**Task:**
Reproduce the lines of the listing that follow, from the line containing "state / province: Bolívar" through the line containing "locality: Dallas", both included, exactly as they appear.

+ + + + + + +

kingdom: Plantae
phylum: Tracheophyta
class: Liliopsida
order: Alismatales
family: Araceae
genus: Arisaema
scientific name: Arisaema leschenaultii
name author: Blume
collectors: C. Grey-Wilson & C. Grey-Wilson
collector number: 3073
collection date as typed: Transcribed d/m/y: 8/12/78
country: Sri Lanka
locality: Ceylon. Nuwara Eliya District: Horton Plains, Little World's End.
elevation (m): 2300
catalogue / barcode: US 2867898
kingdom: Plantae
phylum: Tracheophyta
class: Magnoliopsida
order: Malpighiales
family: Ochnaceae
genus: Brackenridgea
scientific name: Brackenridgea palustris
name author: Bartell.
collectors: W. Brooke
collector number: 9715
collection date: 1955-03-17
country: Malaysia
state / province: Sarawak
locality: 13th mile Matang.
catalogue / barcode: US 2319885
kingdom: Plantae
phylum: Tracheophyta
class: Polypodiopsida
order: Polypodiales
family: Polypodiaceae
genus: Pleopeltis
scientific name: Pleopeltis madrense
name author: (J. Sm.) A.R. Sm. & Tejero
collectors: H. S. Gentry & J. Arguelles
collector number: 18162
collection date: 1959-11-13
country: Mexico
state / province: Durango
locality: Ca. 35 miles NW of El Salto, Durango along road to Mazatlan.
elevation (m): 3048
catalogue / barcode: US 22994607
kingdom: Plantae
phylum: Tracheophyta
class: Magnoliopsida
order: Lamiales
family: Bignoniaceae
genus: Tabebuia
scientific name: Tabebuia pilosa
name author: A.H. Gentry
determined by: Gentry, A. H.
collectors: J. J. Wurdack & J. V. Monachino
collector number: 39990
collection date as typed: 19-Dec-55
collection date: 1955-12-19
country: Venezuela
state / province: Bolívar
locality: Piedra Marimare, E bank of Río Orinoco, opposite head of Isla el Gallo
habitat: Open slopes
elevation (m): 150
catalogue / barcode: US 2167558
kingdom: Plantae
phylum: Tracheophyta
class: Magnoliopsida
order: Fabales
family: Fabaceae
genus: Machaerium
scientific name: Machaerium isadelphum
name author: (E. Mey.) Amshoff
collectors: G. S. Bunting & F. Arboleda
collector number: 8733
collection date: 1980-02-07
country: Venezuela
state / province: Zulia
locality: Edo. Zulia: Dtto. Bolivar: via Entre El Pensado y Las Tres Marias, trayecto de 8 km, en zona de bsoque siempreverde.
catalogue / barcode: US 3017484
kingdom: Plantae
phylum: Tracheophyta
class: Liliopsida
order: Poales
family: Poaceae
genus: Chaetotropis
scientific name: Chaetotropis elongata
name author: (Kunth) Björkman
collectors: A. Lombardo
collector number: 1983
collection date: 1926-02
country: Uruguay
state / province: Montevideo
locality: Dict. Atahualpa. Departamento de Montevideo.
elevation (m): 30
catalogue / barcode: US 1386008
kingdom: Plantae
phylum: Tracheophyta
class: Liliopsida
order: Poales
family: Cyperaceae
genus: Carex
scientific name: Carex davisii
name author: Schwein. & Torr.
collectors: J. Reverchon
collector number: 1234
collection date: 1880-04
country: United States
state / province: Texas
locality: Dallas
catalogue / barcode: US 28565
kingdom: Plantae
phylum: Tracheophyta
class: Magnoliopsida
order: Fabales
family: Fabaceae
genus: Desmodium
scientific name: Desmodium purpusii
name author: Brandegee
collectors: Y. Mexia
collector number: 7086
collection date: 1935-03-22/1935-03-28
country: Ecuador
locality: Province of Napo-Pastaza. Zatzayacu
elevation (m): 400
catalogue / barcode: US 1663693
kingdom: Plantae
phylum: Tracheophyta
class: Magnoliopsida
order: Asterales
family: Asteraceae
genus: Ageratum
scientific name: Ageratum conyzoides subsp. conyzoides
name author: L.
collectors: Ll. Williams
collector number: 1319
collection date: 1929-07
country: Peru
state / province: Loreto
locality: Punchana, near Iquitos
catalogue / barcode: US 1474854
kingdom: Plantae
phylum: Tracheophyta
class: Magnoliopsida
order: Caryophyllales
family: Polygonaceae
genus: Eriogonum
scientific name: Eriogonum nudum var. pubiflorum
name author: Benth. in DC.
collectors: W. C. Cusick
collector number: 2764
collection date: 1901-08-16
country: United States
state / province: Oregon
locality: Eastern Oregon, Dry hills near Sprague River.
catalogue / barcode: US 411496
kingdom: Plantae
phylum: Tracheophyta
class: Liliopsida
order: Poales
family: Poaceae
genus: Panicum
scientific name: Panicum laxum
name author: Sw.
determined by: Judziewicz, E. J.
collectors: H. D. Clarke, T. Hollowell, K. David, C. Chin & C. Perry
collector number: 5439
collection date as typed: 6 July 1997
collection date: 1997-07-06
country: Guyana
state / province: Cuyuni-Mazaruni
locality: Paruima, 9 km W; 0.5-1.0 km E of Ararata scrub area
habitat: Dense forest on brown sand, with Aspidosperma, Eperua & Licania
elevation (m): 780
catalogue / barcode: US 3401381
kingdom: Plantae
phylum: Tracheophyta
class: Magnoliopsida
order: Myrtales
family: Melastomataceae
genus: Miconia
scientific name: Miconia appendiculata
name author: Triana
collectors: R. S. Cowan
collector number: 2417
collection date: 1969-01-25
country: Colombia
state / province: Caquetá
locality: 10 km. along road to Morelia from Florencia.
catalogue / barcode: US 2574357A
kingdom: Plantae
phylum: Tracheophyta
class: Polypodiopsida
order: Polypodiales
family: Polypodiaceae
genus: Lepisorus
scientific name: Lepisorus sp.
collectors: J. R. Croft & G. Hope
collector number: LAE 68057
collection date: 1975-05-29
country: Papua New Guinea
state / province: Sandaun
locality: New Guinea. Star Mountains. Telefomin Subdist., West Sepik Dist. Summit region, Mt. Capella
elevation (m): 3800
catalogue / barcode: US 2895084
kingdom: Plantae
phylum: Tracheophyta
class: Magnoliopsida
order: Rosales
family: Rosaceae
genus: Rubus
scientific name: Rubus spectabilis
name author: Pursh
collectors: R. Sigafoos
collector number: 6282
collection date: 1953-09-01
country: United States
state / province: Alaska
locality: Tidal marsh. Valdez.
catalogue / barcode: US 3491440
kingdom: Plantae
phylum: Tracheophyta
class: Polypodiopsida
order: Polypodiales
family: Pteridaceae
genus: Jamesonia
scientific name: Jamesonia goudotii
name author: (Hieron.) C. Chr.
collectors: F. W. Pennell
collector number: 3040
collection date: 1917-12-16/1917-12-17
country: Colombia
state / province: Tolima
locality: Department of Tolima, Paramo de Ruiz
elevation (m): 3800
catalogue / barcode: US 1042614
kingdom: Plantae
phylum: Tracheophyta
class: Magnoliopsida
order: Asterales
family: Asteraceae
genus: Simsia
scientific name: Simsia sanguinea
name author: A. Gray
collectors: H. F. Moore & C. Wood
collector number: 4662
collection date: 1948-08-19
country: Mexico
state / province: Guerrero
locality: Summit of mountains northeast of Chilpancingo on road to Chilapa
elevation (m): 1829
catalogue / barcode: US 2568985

+ + + + + + +

**Result of this task:**
state / province: Bolívar
locality: Piedra Marimare, E bank of Río Orinoco, opposite head of Isla el Gallo
habitat: Open slopes
elevation (m): 150
catalogue / barcode: US 2167558
kingdom: Plantae
phylum: Tracheophyta
class: Magnoliopsida
order: Fabales
family: Fabaceae
genus: Machaerium
scientific name: Machaerium isadelphum
name author: (E. Mey.) Amshoff
collectors: G. S. Bunting & F. Arboleda
collector number: 8733
collection date: 1980-02-07
country: Venezuela
state / province: Zulia
locality: Edo. Zulia: Dtto. Bolivar: via Entre El Pensado y Las Tres Marias, trayecto de 8 km, en zona de bsoque siempreverde.
catalogue / barcode: US 3017484
kingdom: Plantae
phylum: Tracheophyta
class: Liliopsida
order: Poales
family: Poaceae
genus: Chaetotropis
scientific name: Chaetotropis elongata
name author: (Kunth) Björkman
collectors: A. Lombardo
collector number: 1983
collection date: 1926-02
country: Uruguay
state / province: Montevideo
locality: Dict. Atahualpa. Departamento de Montevideo.
elevation (m): 30
catalogue / barcode: US 1386008
kingdom: Plantae
phylum: Tracheophyta
class: Liliopsida
order: Poales
family: Cyperaceae
genus: Carex
scientific name: Carex davisii
name author: Schwein. & Torr.
collectors: J. Reverchon
collector number: 1234
collection date: 1880-04
country: United States
state / province: Texas
locality: Dallas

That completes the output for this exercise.